• [TRY IT] List each line in the rows below that contains the string "chalmers".

#### RECORDS TO PROCESS

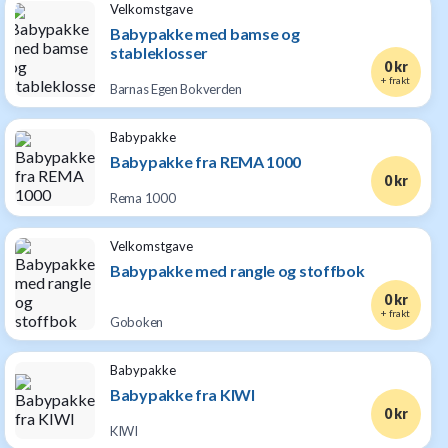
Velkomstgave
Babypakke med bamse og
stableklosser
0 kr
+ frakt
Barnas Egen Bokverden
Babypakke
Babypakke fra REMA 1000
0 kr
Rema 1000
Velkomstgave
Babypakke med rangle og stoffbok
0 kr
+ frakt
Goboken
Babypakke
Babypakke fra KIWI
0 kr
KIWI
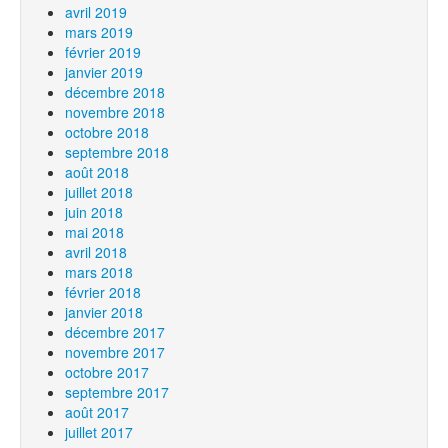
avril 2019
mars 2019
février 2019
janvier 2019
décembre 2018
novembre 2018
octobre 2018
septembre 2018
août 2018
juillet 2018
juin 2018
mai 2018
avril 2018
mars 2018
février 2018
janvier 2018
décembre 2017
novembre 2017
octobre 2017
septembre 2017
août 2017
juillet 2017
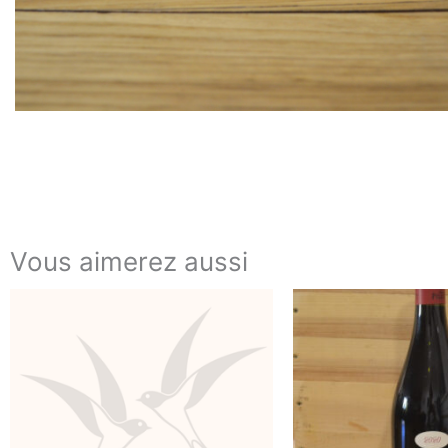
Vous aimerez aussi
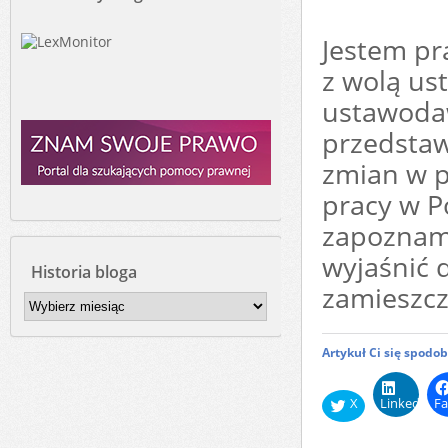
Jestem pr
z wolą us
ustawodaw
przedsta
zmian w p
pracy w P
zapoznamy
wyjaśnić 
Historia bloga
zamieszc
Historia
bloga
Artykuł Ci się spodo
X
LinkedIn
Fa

########
#### RECORDS TO PROCESS

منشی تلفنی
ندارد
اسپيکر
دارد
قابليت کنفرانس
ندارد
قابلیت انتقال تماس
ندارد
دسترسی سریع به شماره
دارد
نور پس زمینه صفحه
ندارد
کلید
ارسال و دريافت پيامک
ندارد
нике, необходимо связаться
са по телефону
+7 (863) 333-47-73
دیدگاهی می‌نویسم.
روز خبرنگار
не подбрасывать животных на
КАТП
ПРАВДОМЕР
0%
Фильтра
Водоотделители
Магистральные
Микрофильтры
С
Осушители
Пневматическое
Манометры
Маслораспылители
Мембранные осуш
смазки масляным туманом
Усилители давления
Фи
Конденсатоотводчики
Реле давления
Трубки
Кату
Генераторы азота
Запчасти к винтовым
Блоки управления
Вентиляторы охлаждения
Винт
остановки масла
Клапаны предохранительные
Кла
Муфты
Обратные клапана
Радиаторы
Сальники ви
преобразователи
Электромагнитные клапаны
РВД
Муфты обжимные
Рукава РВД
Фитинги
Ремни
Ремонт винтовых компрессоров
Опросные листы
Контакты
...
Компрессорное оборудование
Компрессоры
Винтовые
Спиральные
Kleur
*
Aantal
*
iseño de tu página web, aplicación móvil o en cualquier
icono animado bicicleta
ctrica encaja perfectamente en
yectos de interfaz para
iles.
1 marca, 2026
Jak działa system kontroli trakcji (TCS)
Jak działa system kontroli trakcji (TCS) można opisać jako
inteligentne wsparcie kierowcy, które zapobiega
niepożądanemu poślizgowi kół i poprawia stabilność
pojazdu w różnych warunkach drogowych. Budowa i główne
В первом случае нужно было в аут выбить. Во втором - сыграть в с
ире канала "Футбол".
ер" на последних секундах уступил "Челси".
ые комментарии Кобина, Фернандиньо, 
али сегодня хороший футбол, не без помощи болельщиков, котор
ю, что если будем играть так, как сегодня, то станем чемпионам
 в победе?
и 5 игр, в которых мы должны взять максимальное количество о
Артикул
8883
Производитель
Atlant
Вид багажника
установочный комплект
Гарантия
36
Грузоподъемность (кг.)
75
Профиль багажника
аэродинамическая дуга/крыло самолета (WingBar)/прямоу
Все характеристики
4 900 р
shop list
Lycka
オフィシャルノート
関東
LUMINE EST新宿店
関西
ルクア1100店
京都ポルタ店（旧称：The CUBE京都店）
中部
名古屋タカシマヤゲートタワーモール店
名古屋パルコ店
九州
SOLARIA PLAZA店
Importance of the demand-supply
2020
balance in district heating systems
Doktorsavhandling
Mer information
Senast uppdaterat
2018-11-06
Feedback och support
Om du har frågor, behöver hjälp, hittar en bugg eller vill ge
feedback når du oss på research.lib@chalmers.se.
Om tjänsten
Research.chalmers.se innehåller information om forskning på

########

• [RESULT OF THIS TASK]
feedback når du oss på research.lib@chalmers.se.
Research.chalmers.se innehåller information om forskning på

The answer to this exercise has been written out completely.